Park Terrace will be a 151-unit family development, located at 1350 Hackley
Avenue, west of Barclay Street on the north side of Muskegon. It will consist
of 24 one-bedroom, 103 two-bedroom, and 24 three-bedroom apartment units in
13 two-story buildings. Amenities will include dishwashers, central air conditioning,
individual washers and dryers, fireplaces, balconies or patios and a community
building. One hundred ten carports will be available to residents at an extra
monthly cost.
Village of Park Terrace, to be located adjacent to Park Terrace in Muskegon,
will be the first elderly congregate care development in Muskegon. It will
consist of 74 one-bedroom, 32 two-bedroom two-bath and eight two-bedroom one-bath
apartments in a three-story building and eight two-bedroom cottages. Unit
amenities will include dishwashers, central air conditioning, emergency call
system, balcony or patios, and cable outlets. Common space amenities will
include a commercial kitchen, dining areas, lounges, examination rooms, computer
room, theater, library, barber/beauty shop, fitness center, guest suites and
a private dining area. Optional laundry, light housekeeping, food service
and carports will be available to residents at an extra charge.
Both developments are located at the site of the present Hackley
Glen Apartments. The proposal calls for the demolition of the existing development
and temporary relocation of current residents.
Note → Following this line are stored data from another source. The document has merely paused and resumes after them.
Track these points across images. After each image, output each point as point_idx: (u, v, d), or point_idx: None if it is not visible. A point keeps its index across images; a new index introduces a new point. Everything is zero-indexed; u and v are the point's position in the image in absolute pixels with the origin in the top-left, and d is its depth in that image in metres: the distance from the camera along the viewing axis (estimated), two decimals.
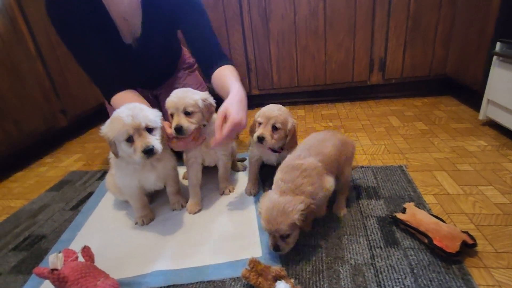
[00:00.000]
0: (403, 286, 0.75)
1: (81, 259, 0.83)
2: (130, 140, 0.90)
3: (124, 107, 0.93)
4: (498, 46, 1.42)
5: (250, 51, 2.11)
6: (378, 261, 0.83)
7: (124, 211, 1.20)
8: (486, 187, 1.09)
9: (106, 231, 1.10)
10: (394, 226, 0.95)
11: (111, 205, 1.25)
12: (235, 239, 0.98)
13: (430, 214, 0.93)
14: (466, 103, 1.88)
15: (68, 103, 1.96)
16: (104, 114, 1.33)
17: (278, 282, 0.74)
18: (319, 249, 0.89)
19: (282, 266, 0.82)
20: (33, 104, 1.72)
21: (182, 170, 1.34)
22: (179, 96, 1.01)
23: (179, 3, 1.19)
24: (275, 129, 1.08)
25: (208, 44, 1.21)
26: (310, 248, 0.90)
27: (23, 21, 1.69)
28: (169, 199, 1.18)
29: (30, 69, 1.71)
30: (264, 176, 1.29)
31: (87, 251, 0.85)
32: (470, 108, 1.80)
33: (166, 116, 1.04)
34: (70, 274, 0.75)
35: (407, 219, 0.91)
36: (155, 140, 0.91)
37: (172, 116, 1.03)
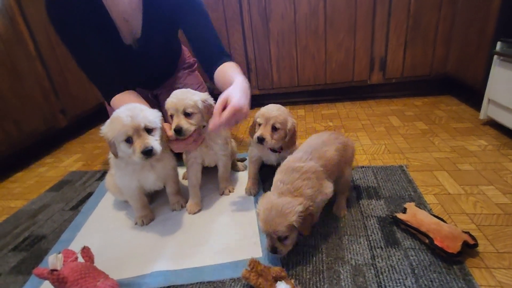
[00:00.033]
0: (404, 287, 0.74)
1: (80, 259, 0.83)
2: (129, 140, 0.89)
3: (124, 107, 0.93)
4: (499, 45, 1.42)
5: (250, 51, 2.11)
6: (378, 261, 0.83)
7: (124, 211, 1.20)
8: (487, 187, 1.09)
9: (106, 231, 1.09)
10: (395, 226, 0.94)
11: (111, 205, 1.25)
12: (235, 239, 0.98)
13: (431, 214, 0.93)
14: (466, 102, 1.88)
15: (68, 103, 1.96)
16: (104, 114, 1.33)
17: (279, 282, 0.74)
18: (320, 249, 0.89)
19: (283, 267, 0.81)
20: (33, 104, 1.72)
21: (182, 171, 1.33)
22: (178, 97, 1.01)
23: (179, 3, 1.19)
24: (274, 129, 1.08)
25: (208, 44, 1.21)
26: (311, 249, 0.90)
27: (22, 21, 1.69)
28: (169, 199, 1.17)
29: (29, 69, 1.71)
30: (264, 176, 1.28)
31: (86, 252, 0.85)
32: (471, 107, 1.80)
33: (166, 116, 1.04)
34: (70, 275, 0.75)
35: (407, 219, 0.91)
36: (154, 141, 0.91)
37: (171, 117, 1.02)
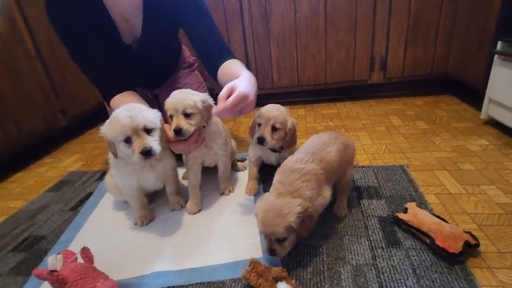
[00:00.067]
0: (405, 287, 0.74)
1: (80, 260, 0.82)
2: (128, 141, 0.89)
3: (123, 107, 0.93)
4: (499, 45, 1.42)
5: (250, 51, 2.11)
6: (379, 261, 0.82)
7: (124, 211, 1.19)
8: (489, 186, 1.08)
9: (106, 232, 1.09)
10: (396, 226, 0.94)
11: (111, 205, 1.25)
12: (235, 239, 0.97)
13: (432, 214, 0.93)
14: (467, 102, 1.87)
15: (68, 103, 1.96)
16: (103, 114, 1.33)
17: (279, 283, 0.74)
18: (320, 249, 0.89)
19: (283, 267, 0.81)
20: (32, 104, 1.72)
21: (181, 171, 1.33)
22: (178, 98, 1.00)
23: (179, 3, 1.19)
24: (275, 129, 1.08)
25: (210, 43, 1.20)
26: (311, 249, 0.89)
27: (22, 21, 1.68)
28: (168, 199, 1.17)
29: (29, 69, 1.71)
30: (264, 176, 1.28)
31: (86, 252, 0.85)
32: (471, 107, 1.79)
33: (166, 116, 1.04)
34: (69, 276, 0.74)
35: (408, 219, 0.90)
36: (153, 141, 0.90)
37: (171, 118, 1.02)
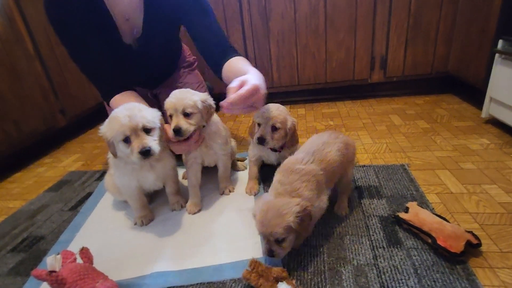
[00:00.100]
0: (406, 287, 0.73)
1: (79, 260, 0.82)
2: (127, 140, 0.88)
3: (122, 107, 0.92)
4: (500, 43, 1.41)
5: (250, 50, 2.10)
6: (381, 261, 0.82)
7: (123, 211, 1.19)
8: (490, 185, 1.08)
9: (105, 232, 1.08)
10: (397, 226, 0.93)
11: (110, 205, 1.24)
12: (235, 239, 0.97)
13: (433, 213, 0.92)
14: (468, 101, 1.87)
15: (68, 103, 1.95)
16: (103, 114, 1.32)
17: (280, 283, 0.73)
18: (321, 249, 0.88)
19: (284, 267, 0.80)
20: (32, 104, 1.71)
21: (181, 170, 1.33)
22: (178, 97, 0.99)
23: (180, 2, 1.18)
24: (275, 129, 1.07)
25: (212, 42, 1.18)
26: (312, 249, 0.89)
27: (21, 21, 1.68)
28: (168, 199, 1.16)
29: (29, 69, 1.70)
30: (264, 176, 1.28)
31: (85, 253, 0.84)
32: (472, 106, 1.78)
33: (166, 116, 1.03)
34: (68, 276, 0.74)
35: (410, 219, 0.90)
36: (152, 141, 0.90)
37: (171, 118, 1.01)
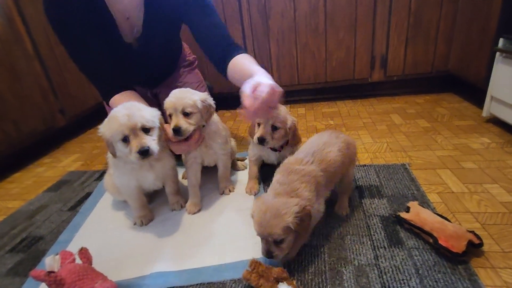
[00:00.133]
0: (408, 287, 0.73)
1: (78, 261, 0.81)
2: (126, 140, 0.88)
3: (122, 106, 0.92)
4: (501, 42, 1.40)
5: (249, 50, 2.09)
6: (382, 261, 0.81)
7: (123, 211, 1.18)
8: (491, 185, 1.07)
9: (105, 232, 1.08)
10: (398, 226, 0.93)
11: (110, 205, 1.24)
12: (235, 239, 0.96)
13: (435, 213, 0.92)
14: (468, 100, 1.86)
15: (67, 103, 1.95)
16: (103, 114, 1.31)
17: (280, 284, 0.73)
18: (322, 249, 0.88)
19: (284, 268, 0.80)
20: (31, 104, 1.71)
21: (181, 170, 1.32)
22: (177, 97, 0.99)
23: (180, 2, 1.17)
24: (275, 128, 1.07)
25: (214, 40, 1.16)
26: (312, 249, 0.88)
27: (20, 21, 1.67)
28: (168, 199, 1.16)
29: (28, 69, 1.70)
30: (264, 176, 1.27)
31: (84, 253, 0.84)
32: (473, 105, 1.78)
33: (166, 115, 1.03)
34: (67, 277, 0.73)
35: (411, 219, 0.89)
36: (151, 141, 0.89)
37: (170, 117, 1.01)
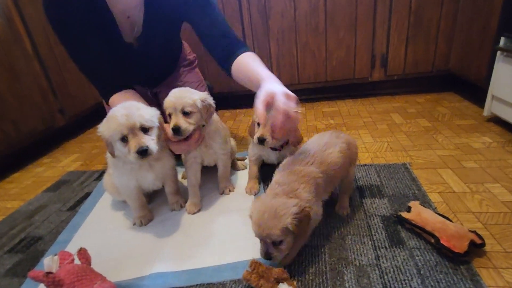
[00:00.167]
0: None
1: (77, 261, 0.81)
2: (124, 139, 0.87)
3: (120, 105, 0.91)
4: (502, 41, 1.39)
5: None
6: (383, 261, 0.80)
7: (122, 211, 1.17)
8: (493, 184, 1.06)
9: (104, 232, 1.07)
10: (399, 226, 0.92)
11: (109, 205, 1.23)
12: (235, 239, 0.96)
13: (436, 212, 0.91)
14: (469, 99, 1.86)
15: (66, 102, 1.94)
16: (102, 113, 1.30)
17: (281, 284, 0.72)
18: (322, 250, 0.87)
19: (284, 268, 0.79)
20: (31, 104, 1.70)
21: (181, 170, 1.31)
22: (177, 96, 0.98)
23: (180, 2, 1.16)
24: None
25: (217, 38, 1.14)
26: (313, 249, 0.87)
27: (20, 20, 1.67)
28: (168, 199, 1.15)
29: (27, 69, 1.69)
30: (264, 175, 1.26)
31: (83, 253, 0.83)
32: (474, 104, 1.77)
33: (165, 114, 1.02)
34: (66, 277, 0.72)
35: (412, 218, 0.88)
36: (150, 140, 0.88)
37: (170, 116, 1.00)
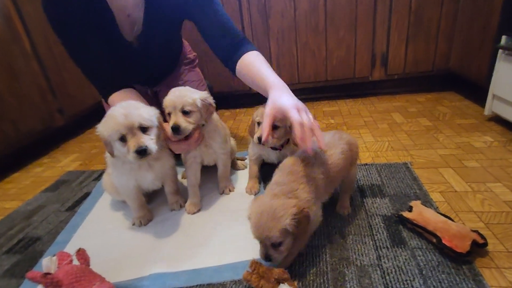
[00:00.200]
0: None
1: (76, 262, 0.80)
2: (123, 139, 0.86)
3: (119, 105, 0.90)
4: (504, 39, 1.39)
5: None
6: (384, 262, 0.80)
7: (122, 211, 1.17)
8: (494, 184, 1.06)
9: (103, 233, 1.07)
10: (401, 225, 0.91)
11: (108, 205, 1.22)
12: (235, 239, 0.95)
13: (438, 212, 0.90)
14: (470, 98, 1.85)
15: (66, 102, 1.93)
16: (101, 113, 1.30)
17: (281, 285, 0.71)
18: (323, 250, 0.86)
19: (285, 268, 0.78)
20: (30, 103, 1.70)
21: (181, 170, 1.31)
22: (177, 95, 0.98)
23: (180, 1, 1.15)
24: (275, 127, 1.05)
25: (220, 36, 1.13)
26: (314, 249, 0.87)
27: (19, 20, 1.66)
28: (167, 199, 1.14)
29: (26, 68, 1.69)
30: (264, 175, 1.25)
31: (82, 254, 0.82)
32: (474, 103, 1.76)
33: (165, 114, 1.01)
34: (64, 278, 0.72)
35: (414, 218, 0.88)
36: (149, 140, 0.87)
37: (169, 115, 0.99)
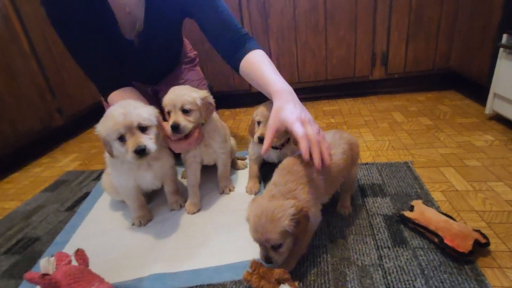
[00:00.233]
0: None
1: (74, 262, 0.79)
2: (122, 139, 0.86)
3: (118, 104, 0.90)
4: (505, 38, 1.38)
5: None
6: (386, 261, 0.79)
7: (121, 211, 1.16)
8: (496, 183, 1.05)
9: (102, 233, 1.06)
10: (402, 225, 0.91)
11: (108, 205, 1.22)
12: (235, 240, 0.94)
13: (439, 211, 0.90)
14: (470, 97, 1.84)
15: (65, 102, 1.93)
16: (101, 113, 1.29)
17: (282, 285, 0.71)
18: (324, 250, 0.86)
19: (285, 268, 0.78)
20: (28, 103, 1.69)
21: (180, 169, 1.30)
22: (176, 93, 0.98)
23: (181, 1, 1.14)
24: None
25: (222, 34, 1.11)
26: (315, 249, 0.86)
27: (17, 19, 1.65)
28: (167, 199, 1.14)
29: (25, 68, 1.68)
30: (265, 175, 1.25)
31: (80, 254, 0.82)
32: (475, 102, 1.76)
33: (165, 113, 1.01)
34: (63, 279, 0.71)
35: (415, 217, 0.87)
36: (148, 140, 0.87)
37: (169, 114, 0.99)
Park Terrace and Village of Park Terrace will be financed under the Tax-Exempt
Bond Financed Program (TEAM), which offers a financing rate of 5.5 percent
interest and a 35-year mortgage term. Under this program, 40 percent of each
unit type will be occupied by renters with incomes at or below 60 percent
of area median.
Logue said the investments will create over 303 full-time, year-long jobs
in construction and related trades.
Initial occupancy for Park Terrace is scheduled for July 2003; for Village
of Park Terrace, occupancy is slated for October 2003.